An attempt by minister of agriculture, animal industry and fisheries, Vincent Ssempijja, to overturn the Kalungu East parliamentary election victory of his opponent Francis Katabaazi Katongole of the National Unity Platform (NUP) hit a dead end after a magistrate made a final declaration.
Kalungu District Returning Officer Ann Namatovu had declared NUP’s Katabaazi the duly elected Kalungu East MP.
Katabaazi had garnered 12,198 votes, Ssempijja 10,865, Lule Mayiya 6,427 and Didas Mugooma 2,304.
But minister Ssempijja, who had earlier blamed his loss on the Catholic Church and sectarianism, rushed to court seeking an order for a vote recount.

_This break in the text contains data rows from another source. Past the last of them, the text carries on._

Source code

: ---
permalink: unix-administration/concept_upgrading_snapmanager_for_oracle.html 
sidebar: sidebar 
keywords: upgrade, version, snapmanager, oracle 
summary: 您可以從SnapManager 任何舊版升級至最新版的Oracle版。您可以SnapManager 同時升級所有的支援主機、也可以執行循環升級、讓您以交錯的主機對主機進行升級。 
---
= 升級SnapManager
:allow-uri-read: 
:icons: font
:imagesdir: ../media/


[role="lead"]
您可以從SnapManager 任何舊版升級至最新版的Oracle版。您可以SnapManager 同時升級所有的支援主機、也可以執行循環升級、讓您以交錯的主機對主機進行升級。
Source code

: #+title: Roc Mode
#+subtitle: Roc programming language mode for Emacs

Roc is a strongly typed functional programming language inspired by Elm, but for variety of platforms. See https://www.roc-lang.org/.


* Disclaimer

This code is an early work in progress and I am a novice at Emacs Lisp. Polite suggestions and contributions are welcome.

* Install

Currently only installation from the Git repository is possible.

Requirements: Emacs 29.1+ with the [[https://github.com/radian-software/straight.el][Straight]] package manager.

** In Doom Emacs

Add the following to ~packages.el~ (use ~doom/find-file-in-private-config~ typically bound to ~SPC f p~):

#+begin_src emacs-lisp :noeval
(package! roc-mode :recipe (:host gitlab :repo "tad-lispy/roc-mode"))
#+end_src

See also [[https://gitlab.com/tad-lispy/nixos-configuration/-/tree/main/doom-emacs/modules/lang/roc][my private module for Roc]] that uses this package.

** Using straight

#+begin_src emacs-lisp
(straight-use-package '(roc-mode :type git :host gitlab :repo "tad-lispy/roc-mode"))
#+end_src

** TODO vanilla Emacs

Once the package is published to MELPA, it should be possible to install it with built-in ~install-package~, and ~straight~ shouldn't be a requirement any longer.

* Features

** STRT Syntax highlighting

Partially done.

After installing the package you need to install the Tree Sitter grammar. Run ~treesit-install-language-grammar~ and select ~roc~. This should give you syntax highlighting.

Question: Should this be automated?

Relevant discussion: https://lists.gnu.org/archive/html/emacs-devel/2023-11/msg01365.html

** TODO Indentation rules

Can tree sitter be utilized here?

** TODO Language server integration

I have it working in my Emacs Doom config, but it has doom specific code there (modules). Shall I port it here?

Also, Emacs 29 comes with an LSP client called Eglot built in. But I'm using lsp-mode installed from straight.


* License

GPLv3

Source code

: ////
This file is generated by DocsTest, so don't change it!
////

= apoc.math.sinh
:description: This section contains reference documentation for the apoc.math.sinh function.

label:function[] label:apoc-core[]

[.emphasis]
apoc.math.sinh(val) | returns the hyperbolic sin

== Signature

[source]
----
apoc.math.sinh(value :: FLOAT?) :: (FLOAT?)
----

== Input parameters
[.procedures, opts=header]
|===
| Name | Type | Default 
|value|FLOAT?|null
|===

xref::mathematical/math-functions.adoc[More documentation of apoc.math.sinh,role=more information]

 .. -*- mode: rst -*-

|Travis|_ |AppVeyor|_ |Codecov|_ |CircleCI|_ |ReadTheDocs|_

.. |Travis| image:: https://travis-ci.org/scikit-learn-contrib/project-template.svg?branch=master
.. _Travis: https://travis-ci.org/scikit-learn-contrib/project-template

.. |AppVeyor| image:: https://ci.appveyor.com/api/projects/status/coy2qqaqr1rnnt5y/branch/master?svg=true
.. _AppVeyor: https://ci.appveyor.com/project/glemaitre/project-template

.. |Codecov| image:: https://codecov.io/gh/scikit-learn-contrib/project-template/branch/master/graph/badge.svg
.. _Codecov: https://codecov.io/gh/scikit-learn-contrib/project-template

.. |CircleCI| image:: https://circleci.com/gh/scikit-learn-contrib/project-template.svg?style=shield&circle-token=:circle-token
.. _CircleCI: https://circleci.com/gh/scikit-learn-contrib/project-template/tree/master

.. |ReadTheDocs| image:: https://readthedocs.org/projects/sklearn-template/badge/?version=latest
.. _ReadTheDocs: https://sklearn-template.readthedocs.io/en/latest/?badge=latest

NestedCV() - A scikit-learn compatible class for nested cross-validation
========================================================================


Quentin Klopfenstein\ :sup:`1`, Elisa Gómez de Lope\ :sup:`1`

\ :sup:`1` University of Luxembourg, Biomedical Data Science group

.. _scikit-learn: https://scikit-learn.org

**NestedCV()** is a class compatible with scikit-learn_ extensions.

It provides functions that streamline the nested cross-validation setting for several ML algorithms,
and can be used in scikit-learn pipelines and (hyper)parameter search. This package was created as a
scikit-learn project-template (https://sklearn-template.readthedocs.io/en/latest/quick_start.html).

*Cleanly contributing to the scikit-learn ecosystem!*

Ssempijja, through his lawyer Geoffrey Kandebe, told Masaka Chief Magistrate Charles Yeteise that Katabaazi’s NUP supporters threw his agents out of the several polling stations as vote counting went underway.
“In several polling stations in the constituency many of the results declaration forms were not signed, which justifies why the recount should be granted to end this doubt,” argued Ssempijja’s lawyer.
Yeteise granted the minister’s request for a recount on January 25.
Meanwhile, Katabaazi sought to appeal the decision for a recount in vain.
The recount went on at Jude Primary School in Lukaya Town Council on January 26.
But in the midst of the exercise, a broken ballot box was discovered.
Neither the security nor the EC officials central to the ballots’ transportation exercise could explain how the seals were broken.
Suspecting fraud, Yeteise stopped the recount exercise — that was supposed to cover 36 polling stations — and ordered Katabaazi the duly elected MP.
But questions have remained. Was Ssempijja or Katabaazi involved in the breaking of the seals? Were extra ballot papers added and others removed?